Film yıkamada tutarlı
olun
Bizler
Türkiye de çoğunlukla film banyolarımızı kendimiz yaparız.
İyi pozlamadan sonra filmin en iyi şekilde geliştirilmesi
iyi bir baskıyı garantiler. Bu yüzden geliştirme aşaması
çok çok önemlidir.
Mutlaka
taze gelistirici kullanın. Fiim geliştiricinizde sık sık
marka değişikliği yapmayın.
Bazı
geliştiriciler bazı filmlerle daha iyi anlaşır. Burada bana
tavsiye edilen, filmleri kendi markalarının geliştiricileri
ile yıkamak. Çünki bu geliştiriciler özel olarak bu filmlere
göre yapılmış.
Bazı
fotografcılar da belirli bir filmle kötü sonuçlar verse
bile, ille de aynı geliştiriciyi kullanmakta ısrarlıdır.
Dikkat : başka birisi sizin kötü sonuçlar aldığınız bir
filmde çok iyi sonuçlar alıyorsa, yanlış geliştirici kullanıyor
olabilirsiniz.
Film
banyolarında üreticinin önerdiği geliştirme süreleri, her
zaman en iyi baslangıç noktasıdır. Geliştiricinin önerilen
ısıda olmasına çok dikkat etmek gerekir...Yıkama tankını
boşaltırken dereceyi tekrar ölçecek olursanız, sıcak bir
günde iki dereceye kadar daha fazla, soğuk bir ortamda ise
yine iki dereceye kadar azalmış olduğunu görebilirsiniz.
Bu
durumda sıklıkla 30 saniye ile bir dakika arasında fazla
veya az yıkama sürelerini önerenler olsa da, ben bunu denemenizi
hiç tavsiye etmem.

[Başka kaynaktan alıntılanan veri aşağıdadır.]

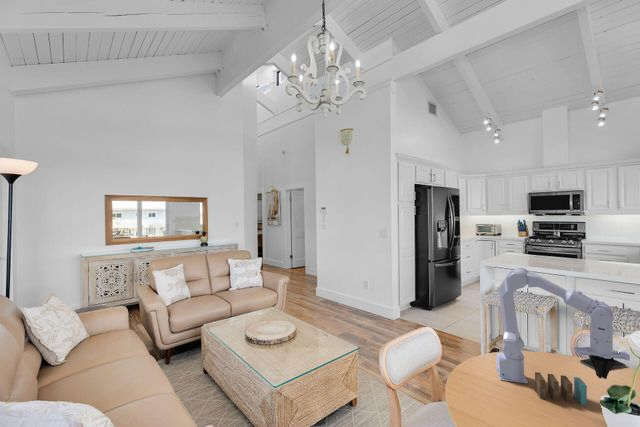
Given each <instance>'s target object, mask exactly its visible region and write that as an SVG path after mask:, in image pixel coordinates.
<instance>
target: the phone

Özellikle kısa süreli banyolarda bir
dakikalık bir hata çok şeyi değiştirebilir. Benim önerim
film tankını, yine kullanılan film banyosunun ısısında su
ile dolu ikinci bir kaba oturtmaktır.
Geliştirme
süresini her zaman aynı şekilde ölçün. Ben tankın dolmasından
itibaren boşaltmaya başlayıncaya kadarki süreyi ölçüyorum.
Başkası tankı doldurmaya başladığı andan boşaltmaya başladığı
ana kadarki süreyi alabilir. İkisi de olabilir. Ancak bir
kez bir türlü, sonraki kez bir başka türlü ölçmeyin.
Ajitasyonun
da muntazam olması gerekir. Daha fazla agitasyon daha fazla
film hızı ancak daha az keskinlik ve daha fazla gren anlamına
gelir. Az ajitasyon ise artan keskinlik ve düşük gren, ancak
azalmış film hızı demektir. Baslangıçta yine üreticinin
önerilerine uymakta yarar var. Film kutularının içinde yıkama
sürelerini gösteren tabloları bulabilirsiniz. Okuduğunuz
zaman da Kodak ve Ilford firmalarının kendi filmleri için
ajitasyon önerilerinin farklı olduğunu göreceksiniz.
Negatifleriniz
genelde 2 ya da 3 numara kağıda basılabiliyorsa, geliştirme
süreleriniz doğru demektir. Sıklıkla 1 yada 0 numara kağıda
gereksinim duyuyorsanız, geliştirme süreniz fazladır.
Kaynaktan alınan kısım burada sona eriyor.